CVE-2024-3094, published at the beginning of April 2024, is a backdoor maliciously inserted into a Linux utility. It was detected by Andres Freund, a curious and security-aware Microsoft software engineer, on the verge of being integrated into main Linux distributions. Had this succeeded, an unimaginable number of servers could be under the full control of malicious actors.

Details about this backdoor can be easily found; a news-level report by the Guardian, and technical analysis by Akamai, alongside the original alert-mail by Andres Freund are a few examples.

Responding to CVE-2024-3094 using SBOMs and ScribeHub

Organizations that manage their SBOMs with SBOM management tools can swiftly respond to this and similar backdoors and vulnerabilities; I will elaborate on responding using ScribeHub, Scribe’s software risk management platform that includes advanced SBOM management capabilities, by answering a few questions that you or your manager are probably asking yourself.

Step 1: Which of my systems are vulnerable? 

  • Scribe alerts on new critical and high vulnerabilities.
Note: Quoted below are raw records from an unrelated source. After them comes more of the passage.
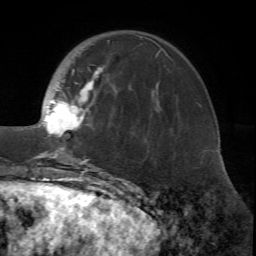
Breast MRI (dynamic contrast-enhanced), one axial slice. Position 19 of 72 along the scan axis. Cropped to one breast. Dynamic contrast-enhanced series, time point 2 of 7 at this slice position (early post-contrast). 1.5 T. TE 4.2 ms, TR 8.7 ms. 2.2 mm slice thickness. 256 × 256 image matrix, field of view 180 × 180 mm. Female patient.
Annotated regions visible in this slice (semi-automatic segmentation, software-assisted and operator-edited):
- enhancing-tissue mask used for the functional tumour volume (all voxels passing the contrast-enhancement thresholds inside the analysis volume; usually the tumour): bounding box [x1, y1, x2, y2] px = [14, 34, 156, 171]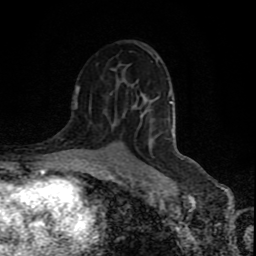
Breast MRI (dynamic contrast-enhanced), one axial slice. Slice 50 of 80 in the series (ordered by position). Cropped to one breast. Dynamic contrast-enhanced series, time point 2 of 9 at this slice position (early post-contrast). 1.5 T. TE 4.2 ms, TR 7 ms. 2 mm slice thickness. 256 × 256 image matrix, field of view 160 × 160 mm. Female patient.
Annotated regions visible in this slice (semi-automatic segmentation, software-assisted and operator-edited):
- enhancing-tissue mask used for the functional tumour volume (all voxels passing the contrast-enhancement thresholds inside the analysis volume; usually the tumour): box from (x=75, y=88) to (x=79, y=108) px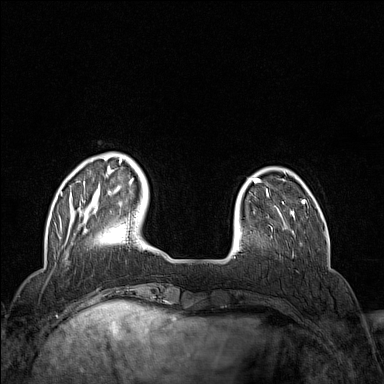
Breast MRI (dynamic contrast-enhanced), one axial slice; position 31 of 160 along the scan axis; dynamic contrast-enhanced series, time point 2 of 7 at this slice position (early post-contrast); 1.5 T; TE 1.8 ms, TR 5 ms; 1 mm slice thickness; 384 × 384 image matrix. Female patient.
Annotated regions visible in this slice (semi-automatically segmented with operator editing):
- enhancing-tissue mask used for the functional tumour volume (all voxels passing the contrast-enhancement thresholds inside the analysis volume; usually the tumour): bounding box <60,159,134,228> (left, top, right, bottom; pixels)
If your systems’ SBOMs were generated and uploaded to ScribeHub, you would get a push notification alert to your mailbox about the products that are susceptible to the new vulnerability.
  • Scribe enables you to search for specific packages across your product portfolio. With ScribeHub, you can search for this package directly. Here is a snapshot of how it would appear on the ScribeHub Dashboard:

Scribe scrennshot

  • This view enables you to immediately understand which products are vulnerable. You can use this information to prioritize actions (for example, assigning high priority to the Payments application and low priority to the Internal-Lunch-Orders application).

Step 2: How do I ensure a vulnerable container does not enter my production systems?
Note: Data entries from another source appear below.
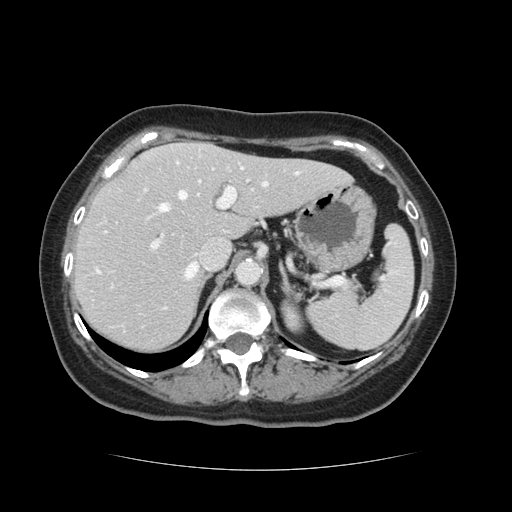
Contrast-enhanced abdominal CT, one axial slice. Slice 86 of 128 in the series (ordered by position). 120 kVp. Intravenous contrast given. Soft-tissue window (W 400 / L 40 HU). 2.5 mm slice thickness. 512 × 512 image matrix, field of view 366 × 366 mm. Case-level facts recorded for this patient, not image findings: patient: male, age 73 years at operation; diagnosis: colorectal cancer liver metastases, imaged before liver resection; multiple liver metastases: yes; largest metastasis: 3 cm.
Outlined on this slice (outlined manually by an expert reader):
- hepatic veins: bounding box [x1, y1, x2, y2] px = [159, 173, 299, 279]
- liver: [74, 144, 348, 351]
- planned liver remnant (the part of the liver to remain after resection): [74, 157, 348, 351]
- portal vein (with intrahepatic branches): [153, 168, 249, 248]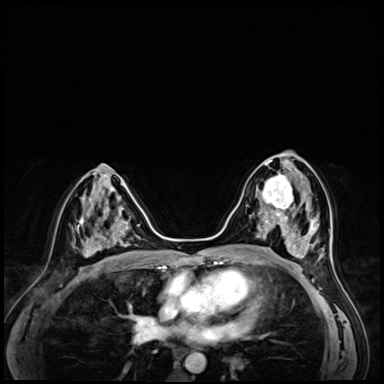
Breast MRI (dynamic contrast-enhanced), one axial slice; position 32 of 72 along the scan axis; dynamic contrast-enhanced series, time point 2 of 8 at this slice position (early post-contrast); 3 T; TE 1.4 ms, TR 4.3 ms; 2.5 mm slice thickness; 384 × 384 image matrix, field of view 320 × 320 mm. Female patient.
Annotated regions visible in this slice (semi-automatically segmented with operator editing):
- enhancing-tissue mask used for the functional tumour volume (all voxels passing the contrast-enhancement thresholds inside the analysis volume; usually the tumour): bounding box [x1, y1, x2, y2] px = [251, 166, 298, 216]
It is difficult to deploy SBOM generation in a large software development organization; there are many projects, many urgent tasks, and urgent needs to integrate third-party containers. 

Scribe’s Kubernetes admission controller acts as the gatekeeper of the operational clusters. The Scribe policy engine enables you to deploy a policy with three simple rules:

  1. Alert or block deployment of images without an SBOM. This rule ensures that you will have response capabilities to such events from now on.
  2. Block the deployment of images using xz-utils versions 5.6.0 or 5.6.1. This rule ensures that vulnerable containers are not created in your cluster.
  3. Block deployment of images that have vulnerabilities with CWE-506 (the weakness tag of a backdoor). This rule is about “learning your lesson” – block any image that has a vulnerability that NVD marked as malicious code.

Step 3: How do I ensure no images with this vulnerability are hiding around my systems? 

Images may have already been deployed or pushed to image registries. Scribe Scanner enables you to gain visibility into all your images. Set up a scanning task and get immediate visibility into all the images in your image registry and your Kubernetes clusters. After scanning, all your images will have their SBOM stored at ScribeHub; you will get a critical vulnerability alert and gain the capability to search these SBOMs. In addition, you can run a policy evaluation on all your images. 

Step 4: How do I reduce the risk of the next XZ case? 

One way to reduce such a risk is to decide not to be a first adopter of new versions of software packages, especially if the old versions are not vulnerable. Scribe enables you to achieve this in two ways:

  1. Using ScribeHub BI capabilities, you can get a report of packages that have been upgraded between product versions.
  2. ScribeHub enables you to set a policy to block or alert on the use of such software versions.